Western intelligence agencies released a joint advisory detailing two spyware tools disguised as mobile phone applications intended to surveil Taiwanese independence activists, Tibetan rights advocates and civil society groups and individuals whose activities are seen as opposition to China's state interests.
The advisory was issued by the UK’s National Cyber Security Centre (NCSC) in collaboration with government agencies from Australia, Canada, Germany, New Zealand, and the United States. It focuses on two spyware families, dubbed ‘BadBazaar’ and ‘Moonshine’ masquerading as seemingly legitimate apps to infiltrate their targets' mobile devices.
According to the NCSC, the malicious apps were designed to work as ‘trojan’ malware, which allowed attackers to access sensitive information, including users' camera and microphone, private chats, photos, location data, and more.
The spyware campaigns primarily targeted Uyghurs, Tibetans, and Taiwanese communities, as well as democracy advocates and other civil society groups. Uyghurs, a Muslim-minority group predominantly based in China, have faced years of government-led persecution, including arbitrary detentions, surveillance, and discrimination.

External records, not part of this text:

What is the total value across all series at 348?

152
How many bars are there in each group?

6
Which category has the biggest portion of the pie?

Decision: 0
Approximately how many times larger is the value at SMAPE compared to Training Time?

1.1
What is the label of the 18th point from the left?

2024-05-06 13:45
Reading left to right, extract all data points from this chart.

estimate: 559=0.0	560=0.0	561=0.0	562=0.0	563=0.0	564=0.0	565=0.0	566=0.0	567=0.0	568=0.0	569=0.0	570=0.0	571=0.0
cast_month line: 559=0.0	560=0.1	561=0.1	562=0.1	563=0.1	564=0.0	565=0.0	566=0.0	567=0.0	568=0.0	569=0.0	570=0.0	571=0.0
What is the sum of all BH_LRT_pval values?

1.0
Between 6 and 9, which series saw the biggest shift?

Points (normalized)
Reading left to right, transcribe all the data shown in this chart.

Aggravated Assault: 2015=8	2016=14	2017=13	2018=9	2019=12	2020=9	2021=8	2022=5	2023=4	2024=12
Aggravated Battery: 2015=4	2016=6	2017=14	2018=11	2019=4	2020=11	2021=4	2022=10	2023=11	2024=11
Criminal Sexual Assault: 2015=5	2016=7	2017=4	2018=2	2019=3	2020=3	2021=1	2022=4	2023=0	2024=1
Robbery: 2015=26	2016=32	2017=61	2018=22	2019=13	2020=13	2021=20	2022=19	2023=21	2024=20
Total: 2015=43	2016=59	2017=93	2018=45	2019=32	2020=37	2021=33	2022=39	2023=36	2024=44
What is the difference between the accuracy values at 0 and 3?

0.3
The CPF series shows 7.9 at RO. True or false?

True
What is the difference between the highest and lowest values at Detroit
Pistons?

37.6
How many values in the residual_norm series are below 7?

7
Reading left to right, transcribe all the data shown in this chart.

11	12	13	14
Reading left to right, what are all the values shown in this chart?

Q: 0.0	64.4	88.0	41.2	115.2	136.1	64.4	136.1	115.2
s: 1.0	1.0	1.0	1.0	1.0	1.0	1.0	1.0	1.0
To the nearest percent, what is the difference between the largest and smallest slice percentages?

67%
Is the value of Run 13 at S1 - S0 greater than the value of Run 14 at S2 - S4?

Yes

Among the more than 100 malicious apps listed in the advisory are a variety of apps masquerading as Muslim and Buddhist prayer tools, as well as widely used chat applications like Signal, Telegram, and WhatsApp. Other popular apps, such as Adobe Acrobat PDF Reader and various utility apps, were also compromised in this operation. In addition, one iOS app, TibetOne, was identified as malicious and had been available on the Apple App Store in 2021 before it was removed.